READING TEXT
Wall Street investors can be fickle beasts. Take Salesforce as an example. The CRM giant announced a $5.82 billion quarter when it reported earnings yesterday. Revenue was up 20% year over year. The company also reported $21.25 billion in total revenue for the just-closed FY2021, up 24% YoY. If that wasn’t enough, it raised its FY2022 guidance (its upcoming fiscal year) to over $25 billion. What’s not to like?
You want higher quarterly revenue, Salesforce gave you higher revenue. You want high growth and solid projected revenue — check and check. In fact, it’s hard to find anything to complain about in the report. The company is performing and growing at a rate that is remarkable for an organization of its size and maturity — and it is expected to continue to perform and grow.
How did Wall Street react to this stellar report? It punished the stock with the price down over 6%, a pretty dismal day considering the company brought home such a promising report card.
So what is going on here? It could be that investors simply don’t believe the growth is sustainable or that the company overpaid when it bought Slack at the end of last year for over $27 billion. It could be it’s just people overreacting to a cooling market this week. But if investors are looking for a high-growth company, Salesforce is delivering that.
While Slack was expensive, it reported revenue over $250 million yesterday, pushing it over the $1 billion run rate with more than 100 customers paying over $1 million in ARR. Those numbers will eventually get added to Salesforce’s bottom line.
Canaccord Genuity analyst David Hynes Jr. wrote that he was baffled by investors’ reaction to this report. Like me, he saw a lot of positives. Yet Wall Street decided to focus on the negative, and see “the glass half empty,” as he put it in his note to investors.
“The stock is clearly in the show-me camp, which means it’s likely to take another couple of quarters for investors to buy into the idea that fundamentals are actually quite solid here, and that Slack was opportunistic (and yes, pricey), but not an attempt to mask suddenly deteriorating growth,” Hynes wrote.
During the call with analysts yesterday, Brad Zelnick from Credit Suisse asked how well the company could accelerate out of the pandemic-induced economic malaise, and Gavin Patterson, Salesforce’s president and chief revenue officer, says the company is ready whenever the world moves past the pandemic.
“And let me reassure you, we are building the capability in terms of the sales force. You’d be delighted to hear that we’re investing significantly in terms of our direct sales force to take advantage of that demand. And I’m very confident we’ll be able to meet it. So I think you’re hearing today a message from us all that the business is strong, the pipeline is strong and we’ve got confidence going into the year,” Patterson said.
While Salesforce execs were clearly pumped up yesterday with good reason, there’s still doubt out in investor land that manifested itself in the stock starting down and staying down all day. It will be, as Hynes suggested, up to Salesforce to keep proving them wrong. As long as they keep producing quarters like the one they had this week, they should be just fine, regardless of what the naysayers on Wall Street may be thinking today.

Extracted data entries:
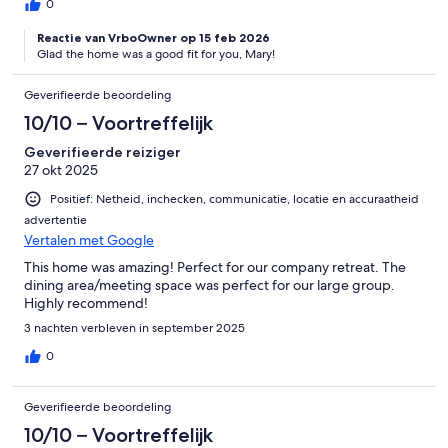
0
Reactie van VrboOwner op 15 feb 2026
Glad the home was a good fit for you, Mary!
Geverifieerde beoordeling
10/10 – Voortreffelijk
Geverifieerde reiziger
27 okt 2025
Positief: Netheid, inchecken, communicatie, locatie en accuraatheid
advertentie
Vertalen met Google
This home was amazing! Perfect for our company retreat. The
dining area/meeting space was perfect for our large group.
Highly recommend!
3 nachten verbleven in september 2025
0
Geverifieerde beoordeling
10/10 – Voortreffelijk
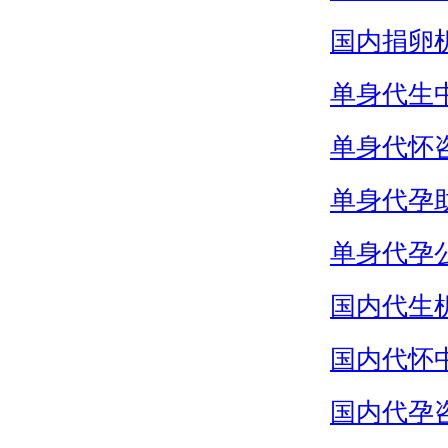
国内捐卵
单身代生
单身代怀
单身代孕
单身代孕
国内代生
国内代怀
国内代孕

EXERCISE GOAL
Copy the passage of the Salesforce earnings article that starts with "Canaccord Genuity analyst" and goes on through "past the pandemic.", word for word.

EXPECTED ANSWER
Canaccord Genuity analyst David Hynes Jr. wrote that he was baffled by investors’ reaction to this report. Like me, he saw a lot of positives. Yet Wall Street decided to focus on the negative, and see “the glass half empty,” as he put it in his note to investors.
“The stock is clearly in the show-me camp, which means it’s likely to take another couple of quarters for investors to buy into the idea that fundamentals are actually quite solid here, and that Slack was opportunistic (and yes, pricey), but not an attempt to mask suddenly deteriorating growth,” Hynes wrote.
During the call with analysts yesterday, Brad Zelnick from Credit Suisse asked how well the company could accelerate out of the pandemic-induced economic malaise, and Gavin Patterson, Salesforce’s president and chief revenue officer, says the company is ready whenever the world moves past the pandemic.